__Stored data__
=====
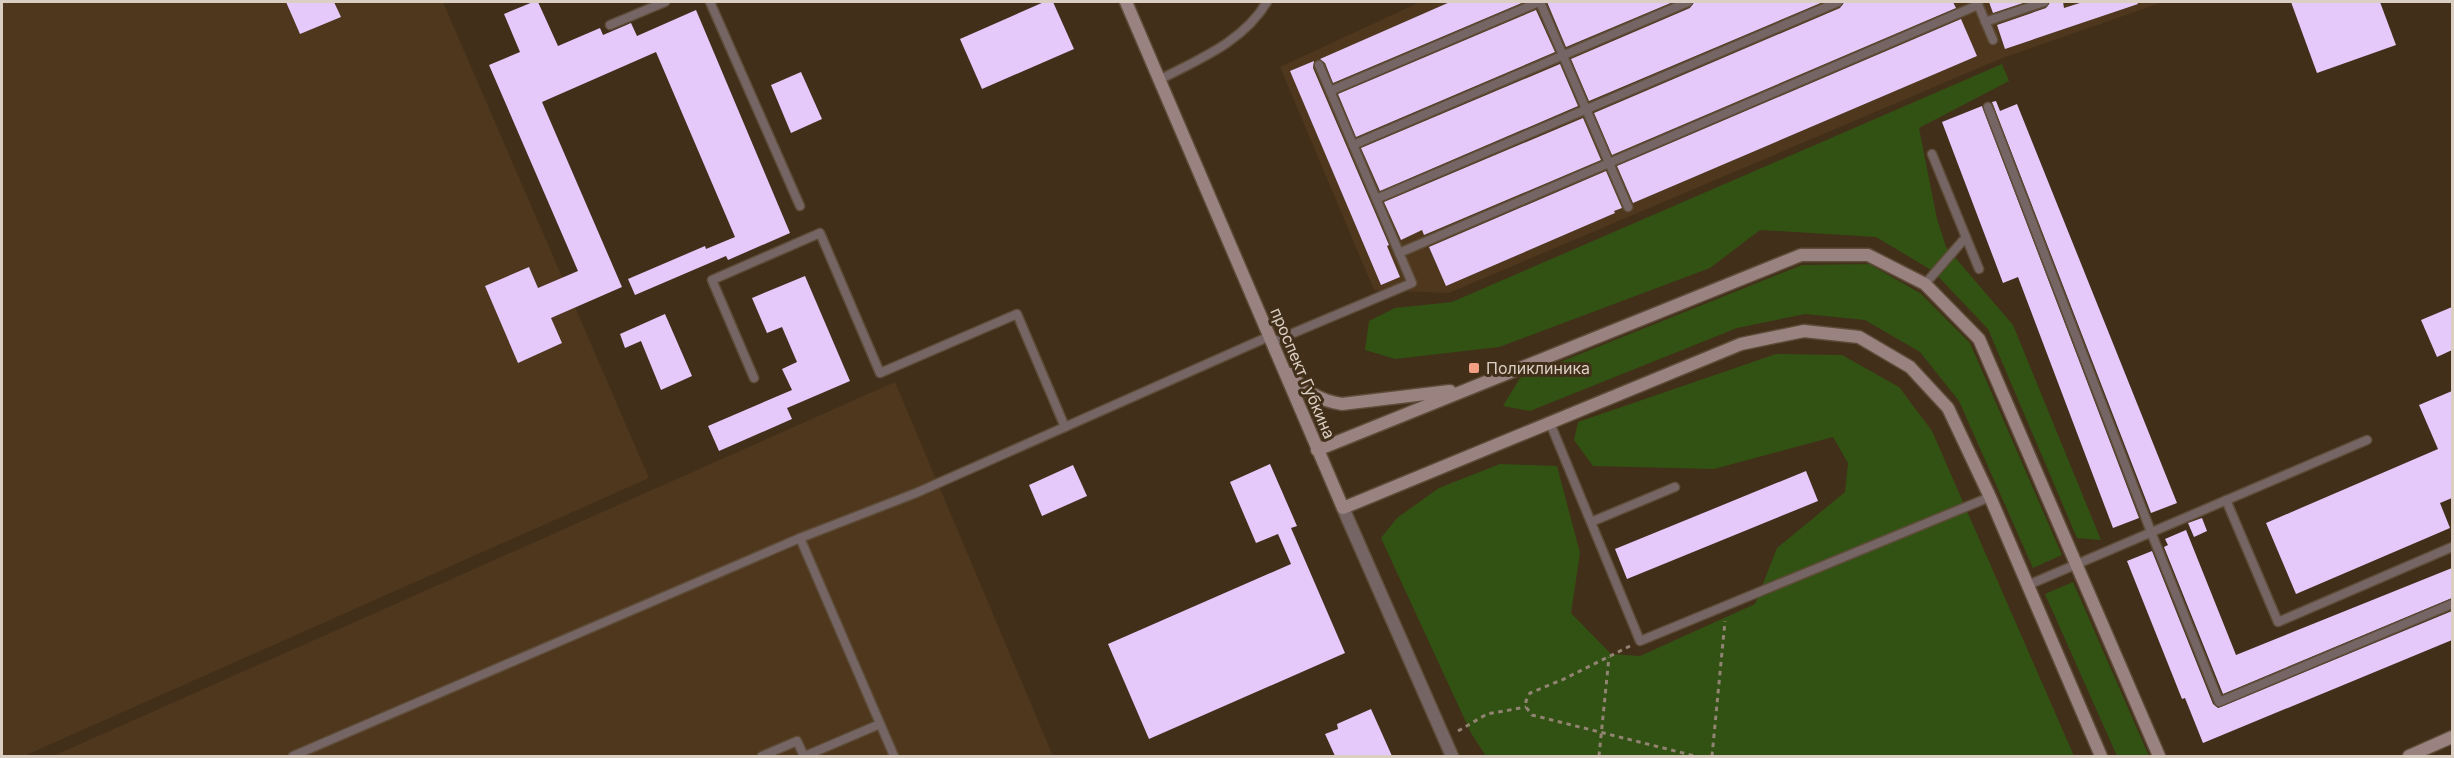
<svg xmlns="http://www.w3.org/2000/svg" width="2454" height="758" font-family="Inter,sans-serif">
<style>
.built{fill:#4e371c}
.green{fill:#325213}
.building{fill:#e5c9fb}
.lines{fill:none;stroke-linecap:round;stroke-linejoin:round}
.service-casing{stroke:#5e4c38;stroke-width:11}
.tertiary-casing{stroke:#5e4c38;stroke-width:15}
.secondary-casing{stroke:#5e4c38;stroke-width:15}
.path{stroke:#928373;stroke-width:3;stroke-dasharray:4.5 4.5;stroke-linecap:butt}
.service{stroke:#756665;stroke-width:8}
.tertiary{stroke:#756665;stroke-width:12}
.secondary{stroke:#9a8281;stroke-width:12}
.poi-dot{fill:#f39f83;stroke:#422f1a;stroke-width:2}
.labels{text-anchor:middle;stroke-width:6;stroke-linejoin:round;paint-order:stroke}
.poi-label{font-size:16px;fill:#dbcfc3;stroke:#422f1a;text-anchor:start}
.street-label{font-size:16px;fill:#dbcfc3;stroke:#422f1a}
</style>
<rect width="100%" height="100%" fill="#422f1a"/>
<!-- built -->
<g class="built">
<polygon points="2,2 443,2 649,478 24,756 2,756"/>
<polygon points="1420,2 2163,2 2000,59 1449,293 1374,290 1280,67"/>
<polygon points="895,382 1053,756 53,756"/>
</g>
<!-- green -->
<g class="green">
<polygon points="2002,64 2009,81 1919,128 1937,219 1946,247 2013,325 2101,540 2077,538 1988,329 1933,271 1876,237 1760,230 1710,268 1499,347 1395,359 1365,350 1369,321 1395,308 1452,302"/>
<polygon points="1869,264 1920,293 1970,343 2062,555 2033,568 1959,401 1920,352 1865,320 1805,314 1737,328 1530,411 1503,406 1520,378 1802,265"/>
<polygon points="1776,354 1842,355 1899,387 1932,431 2074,756 1486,756 1471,733 1381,538 1397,518 1439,488 1500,464 1557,466 1580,553 1571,613 1611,654 1640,656 1755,604 1777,548 1845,492 1848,463 1833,437 1714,469 1593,466 1574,440 1578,422"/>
<polygon points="2073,582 2149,756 2117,756 2045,594"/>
</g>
<!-- building -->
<g class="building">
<polygon points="286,2 334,2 341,17 300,34"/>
<polygon points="533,2 538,2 558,46 600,28 603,35 631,23 637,36 696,10 790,233 728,260 726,256 635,295 628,279 705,246 706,249 735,237 656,52 542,102 622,287 551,318 562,343 518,363 485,286 529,267 538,288 578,271 489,65 520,52 504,14"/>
<polygon points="1044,2 1053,2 1074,49 982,89 960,39"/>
<polygon points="1450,2 1524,2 1333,83 1325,63 1320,59"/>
<polygon points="1547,2 1673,2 1566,47"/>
<polygon points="1694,2 1823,2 1589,101 1571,59 1690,8"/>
<polygon points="1844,2 1953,2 1956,8 1612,155 1594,113 1840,8"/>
<polygon points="1989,2 2026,2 1993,13"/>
<polygon points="2050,2 2063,2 2064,8 2083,2 2137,2 2138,4 2005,49 1997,25 2046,8"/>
<polygon points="2291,2 2380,2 2396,45 2317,73"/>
<polygon points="1536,10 1555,52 1356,137 1338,94"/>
<polygon points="1961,19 1977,56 1633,203 1617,166"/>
<polygon points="1314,61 1313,68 1389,245 1387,246 1400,277 1381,285 1290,71"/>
<polygon points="1560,64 1578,106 1380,191 1361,148"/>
<polygon points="801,72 822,119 791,133 771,85"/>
<polygon points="1996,101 2000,111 2017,104 2177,503 2151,513 1992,102"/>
<polygon points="1982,106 2139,518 2113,528 2018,277 2003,283 1942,122"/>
<polygon points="1583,118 1601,160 1424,235 1422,230 1401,240 1384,202"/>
<polygon points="1606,171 1622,208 1614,211 1615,213 1446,286 1429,247"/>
<polygon points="805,276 850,381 787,408 792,419 719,451 708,426 792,390 782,369 797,362 782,327 767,333 752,298"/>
<polygon points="2452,307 2452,350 2437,357 2421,320"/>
<polygon points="665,314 692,376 661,390 641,341 625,348 620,334"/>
<polygon points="2452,391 2452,498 2440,503 2450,528 2296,594 2266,523 2438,449 2419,405"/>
<polygon points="1270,464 1297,526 1291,528 1345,653 1149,739 1108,644 1291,564 1278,534 1256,543 1230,482"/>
<polygon points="1073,465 1087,496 1042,516 1029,485"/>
<polygon points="1806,471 1818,501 1627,579 1615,549"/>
<polygon points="2202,518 2207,531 2194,537 2188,523"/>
<polygon points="2186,530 2236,655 2452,568 2452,598 2223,694 2164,547 2168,545 2165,539"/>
<polygon points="2152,551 2213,704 2218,708 2452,611 2452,640 2203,743 2185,698 2182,699 2127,561"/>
<polygon points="1371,709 1392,756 1335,756 1325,734 1338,729 1337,724"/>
</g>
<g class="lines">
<defs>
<g id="service">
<polyline points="710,2 800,206"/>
<polyline points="1540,2 1628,207"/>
<polyline points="1977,2 1993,40"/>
<polyline points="1985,22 2044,2"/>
<polyline points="610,25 665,2"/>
<path d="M1159,80c40,-21 84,-38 108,-78"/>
<polyline points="1330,91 1539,2"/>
<polyline points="1988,107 2151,532 2219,702 2452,604"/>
<polyline points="1353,145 1688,2"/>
<polyline points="1932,154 1979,269"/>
<polyline points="1376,199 1838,2"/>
<polyline points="1399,253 1978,5"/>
<polyline points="1925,284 1966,237"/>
<polyline points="1272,342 1412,283 1319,65"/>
<polyline points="754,378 712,280 820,233 880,373 1017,314 1065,427"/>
<polyline points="1550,423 1640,641 1990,497"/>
<polyline points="2226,500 2278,622 2452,547"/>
<polyline points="1591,522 1675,487"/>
<polyline points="800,538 894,756"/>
<polyline points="2028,585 2367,440"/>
<polyline points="293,756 800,538 916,493 1270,336"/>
<polyline points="762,756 797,741 804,756"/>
<polyline points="805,756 880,724"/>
</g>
<polyline id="tertiary" points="1343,508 1452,756"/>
<g id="secondary">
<polyline points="1126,2 1343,508 1741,344 1804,331 1859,337 1910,367 1948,408 1990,497 2101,756"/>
<path d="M1290,374c14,17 30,27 52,30l108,-13"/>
<polyline points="1317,450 1801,255 1868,255 1925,284 1979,339 2159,756"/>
<polyline points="2409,756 2452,737"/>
</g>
</defs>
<!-- service casing -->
<use href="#service" class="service-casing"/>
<!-- tertiary casing -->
<use href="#tertiary" class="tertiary-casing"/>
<!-- secondary casing -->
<use href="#secondary" class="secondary-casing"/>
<!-- path -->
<g class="path">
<polyline points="1630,646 1564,679 1530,693 1526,701 1526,707 1532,715 1695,756"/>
<polyline points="1458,731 1487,714 1526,707"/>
<polyline points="1599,756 1609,657"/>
<polyline points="1712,756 1725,621"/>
</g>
<!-- service -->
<use href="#service" class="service"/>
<!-- tertiary -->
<use href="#tertiary" class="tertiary"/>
<!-- secondary -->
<use href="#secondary" class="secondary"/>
</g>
<!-- markers -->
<rect class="poi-dot" x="1468" y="362" width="12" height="12" rx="3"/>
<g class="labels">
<!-- poi labels -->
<g class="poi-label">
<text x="1486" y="374">Поликлиника</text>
</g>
<!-- street labels -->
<g class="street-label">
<text transform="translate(1303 373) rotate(67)" y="6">проспект Губкина</text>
</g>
</g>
<!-- border -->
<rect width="2454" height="758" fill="none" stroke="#dbcfc3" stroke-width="6"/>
</svg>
=====
__EXERCISE__
Copy all of the entries verbatim, leaving out any pictures they contain.

__RESPONSE AREA__
<svg xmlns="http://www.w3.org/2000/svg" width="2454" height="758" font-family="Inter,sans-serif">
<style>
.built{fill:#4e371c}
.green{fill:#325213}
.building{fill:#e5c9fb}
.lines{fill:none;stroke-linecap:round;stroke-linejoin:round}
.service-casing{stroke:#5e4c38;stroke-width:11}
.tertiary-casing{stroke:#5e4c38;stroke-width:15}
.secondary-casing{stroke:#5e4c38;stroke-width:15}
.path{stroke:#928373;stroke-width:3;stroke-dasharray:4.5 4.5;stroke-linecap:butt}
.service{stroke:#756665;stroke-width:8}
.tertiary{stroke:#756665;stroke-width:12}
.secondary{stroke:#9a8281;stroke-width:12}
.poi-dot{fill:#f39f83;stroke:#422f1a;stroke-width:2}
.labels{text-anchor:middle;stroke-width:6;stroke-linejoin:round;paint-order:stroke}
.poi-label{font-size:16px;fill:#dbcfc3;stroke:#422f1a;text-anchor:start}
.street-label{font-size:16px;fill:#dbcfc3;stroke:#422f1a}
</style>
<rect width="100%" height="100%" fill="#422f1a"/>
<!-- built -->
<g class="built">
<polygon points="2,2 443,2 649,478 24,756 2,756"/>
<polygon points="1420,2 2163,2 2000,59 1449,293 1374,290 1280,67"/>
<polygon points="895,382 1053,756 53,756"/>
</g>
<!-- green -->
<g class="green">
<polygon points="2002,64 2009,81 1919,128 1937,219 1946,247 2013,325 2101,540 2077,538 1988,329 1933,271 1876,237 1760,230 1710,268 1499,347 1395,359 1365,350 1369,321 1395,308 1452,302"/>
<polygon points="1869,264 1920,293 1970,343 2062,555 2033,568 1959,401 1920,352 1865,320 1805,314 1737,328 1530,411 1503,406 1520,378 1802,265"/>
<polygon points="1776,354 1842,355 1899,387 1932,431 2074,756 1486,756 1471,733 1381,538 1397,518 1439,488 1500,464 1557,466 1580,553 1571,613 1611,654 1640,656 1755,604 1777,548 1845,492 1848,463 1833,437 1714,469 1593,466 1574,440 1578,422"/>
<polygon points="2073,582 2149,756 2117,756 2045,594"/>
</g>
<!-- building -->
<g class="building">
<polygon points="286,2 334,2 341,17 300,34"/>
<polygon points="533,2 538,2 558,46 600,28 603,35 631,23 637,36 696,10 790,233 728,260 726,256 635,295 628,279 705,246 706,249 735,237 656,52 542,102 622,287 551,318 562,343 518,363 485,286 529,267 538,288 578,271 489,65 520,52 504,14"/>
<polygon points="1044,2 1053,2 1074,49 982,89 960,39"/>
<polygon points="1450,2 1524,2 1333,83 1325,63 1320,59"/>
<polygon points="1547,2 1673,2 1566,47"/>
<polygon points="1694,2 1823,2 1589,101 1571,59 1690,8"/>
<polygon points="1844,2 1953,2 1956,8 1612,155 1594,113 1840,8"/>
<polygon points="1989,2 2026,2 1993,13"/>
<polygon points="2050,2 2063,2 2064,8 2083,2 2137,2 2138,4 2005,49 1997,25 2046,8"/>
<polygon points="2291,2 2380,2 2396,45 2317,73"/>
<polygon points="1536,10 1555,52 1356,137 1338,94"/>
<polygon points="1961,19 1977,56 1633,203 1617,166"/>
<polygon points="1314,61 1313,68 1389,245 1387,246 1400,277 1381,285 1290,71"/>
<polygon points="1560,64 1578,106 1380,191 1361,148"/>
<polygon points="801,72 822,119 791,133 771,85"/>
<polygon points="1996,101 2000,111 2017,104 2177,503 2151,513 1992,102"/>
<polygon points="1982,106 2139,518 2113,528 2018,277 2003,283 1942,122"/>
<polygon points="1583,118 1601,160 1424,235 1422,230 1401,240 1384,202"/>
<polygon points="1606,171 1622,208 1614,211 1615,213 1446,286 1429,247"/>
<polygon points="805,276 850,381 787,408 792,419 719,451 708,426 792,390 782,369 797,362 782,327 767,333 752,298"/>
<polygon points="2452,307 2452,350 2437,357 2421,320"/>
<polygon points="665,314 692,376 661,390 641,341 625,348 620,334"/>
<polygon points="2452,391 2452,498 2440,503 2450,528 2296,594 2266,523 2438,449 2419,405"/>
<polygon points="1270,464 1297,526 1291,528 1345,653 1149,739 1108,644 1291,564 1278,534 1256,543 1230,482"/>
<polygon points="1073,465 1087,496 1042,516 1029,485"/>
<polygon points="1806,471 1818,501 1627,579 1615,549"/>
<polygon points="2202,518 2207,531 2194,537 2188,523"/>
<polygon points="2186,530 2236,655 2452,568 2452,598 2223,694 2164,547 2168,545 2165,539"/>
<polygon points="2152,551 2213,704 2218,708 2452,611 2452,640 2203,743 2185,698 2182,699 2127,561"/>
<polygon points="1371,709 1392,756 1335,756 1325,734 1338,729 1337,724"/>
</g>
<g class="lines">
<defs>
<g id="service">
<polyline points="710,2 800,206"/>
<polyline points="1540,2 1628,207"/>
<polyline points="1977,2 1993,40"/>
<polyline points="1985,22 2044,2"/>
<polyline points="610,25 665,2"/>
<path d="M1159,80c40,-21 84,-38 108,-78"/>
<polyline points="1330,91 1539,2"/>
<polyline points="1988,107 2151,532 2219,702 2452,604"/>
<polyline points="1353,145 1688,2"/>
<polyline points="1932,154 1979,269"/>
<polyline points="1376,199 1838,2"/>
<polyline points="1399,253 1978,5"/>
<polyline points="1925,284 1966,237"/>
<polyline points="1272,342 1412,283 1319,65"/>
<polyline points="754,378 712,280 820,233 880,373 1017,314 1065,427"/>
<polyline points="1550,423 1640,641 1990,497"/>
<polyline points="2226,500 2278,622 2452,547"/>
<polyline points="1591,522 1675,487"/>
<polyline points="800,538 894,756"/>
<polyline points="2028,585 2367,440"/>
<polyline points="293,756 800,538 916,493 1270,336"/>
<polyline points="762,756 797,741 804,756"/>
<polyline points="805,756 880,724"/>
</g>
<polyline id="tertiary" points="1343,508 1452,756"/>
<g id="secondary">
<polyline points="1126,2 1343,508 1741,344 1804,331 1859,337 1910,367 1948,408 1990,497 2101,756"/>
<path d="M1290,374c14,17 30,27 52,30l108,-13"/>
<polyline points="1317,450 1801,255 1868,255 1925,284 1979,339 2159,756"/>
<polyline points="2409,756 2452,737"/>
</g>
</defs>
<!-- service casing -->
<use href="#service" class="service-casing"/>
<!-- tertiary casing -->
<use href="#tertiary" class="tertiary-casing"/>
<!-- secondary casing -->
<use href="#secondary" class="secondary-casing"/>
<!-- path -->
<g class="path">
<polyline points="1630,646 1564,679 1530,693 1526,701 1526,707 1532,715 1695,756"/>
<polyline points="1458,731 1487,714 1526,707"/>
<polyline points="1599,756 1609,657"/>
<polyline points="1712,756 1725,621"/>
</g>
<!-- service -->
<use href="#service" class="service"/>
<!-- tertiary -->
<use href="#tertiary" class="tertiary"/>
<!-- secondary -->
<use href="#secondary" class="secondary"/>
</g>
<!-- markers -->
<rect class="poi-dot" x="1468" y="362" width="12" height="12" rx="3"/>
<g class="labels">
<!-- poi labels -->
<g class="poi-label">
<text x="1486" y="374">Поликлиника</text>
</g>
<!-- street labels -->
<g class="street-label">
<text transform="translate(1303 373) rotate(67)" y="6">проспект Губкина</text>
</g>
</g>
<!-- border -->
<rect width="2454" height="758" fill="none" stroke="#dbcfc3" stroke-width="6"/>
</svg>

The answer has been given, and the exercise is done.